Leadership isn’t easy. It involves people and constantly changing situations. Learning to lead is hard, too Most new leaders take a year or two just to learn the basics. Then they spend another decade mastering the craft and the rest of their lives getting better. Here are three reasons it’s hard to learn to lead.
Learning to lead is hard because you can’t learn it from books
Leadership isn’t a subject like history or math. Leadership is more like swimming or dancing. It’s a doing discipline, where the learning and doing intertwine.
That means you won’t be able to plan the error out of your performance. You and the people around you will make mistakes, right there in public.
Embrace that if you want to learn to lead. Recognize that your most important learning and most rapid growth will often come from the most difficult situations.
Learning to lead is hard because a lot of what great leaders do doesn’t look like “Leadership”
All those romantic stories about great leaders and great leadership feats obscure an important fact. What most great leaders most of the time do isn’t heroic.
Great leaders know it’s much more effective to prevent a crisis than it is to rush to the rescue. That’s why great leaders show up a lot and have lots of conversations with people. They set clear expectations and a high bar for performance. Then leaders communicate with unremitting diligence and religiously model the behavior they expect.

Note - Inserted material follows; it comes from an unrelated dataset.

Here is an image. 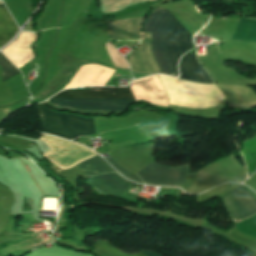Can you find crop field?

Learning to lead is hard because it’s mostly about making yourself worth following
Make yourself worth following if you want to be a great leader. Get feedback on how you’re doing. Reflect on your performance and how you can improve next time
Read books and go to classes to get ideas of things to try. Then try them, analyze how you did, and keep improving. If you want to be a great leader, you can’t take a day off, either. Learning to lead is a lifelong race with no finish line.
Learning to lead is hard. You can’t learn to lead from books, you can only learn to lead by leading and that means making mistakes. You must forget the romantic ideas of heroic leadership and learn the mundane tasks great leaders do every day. If you aspire to great leadership, you must strive every day to make yourself worthy to be followed.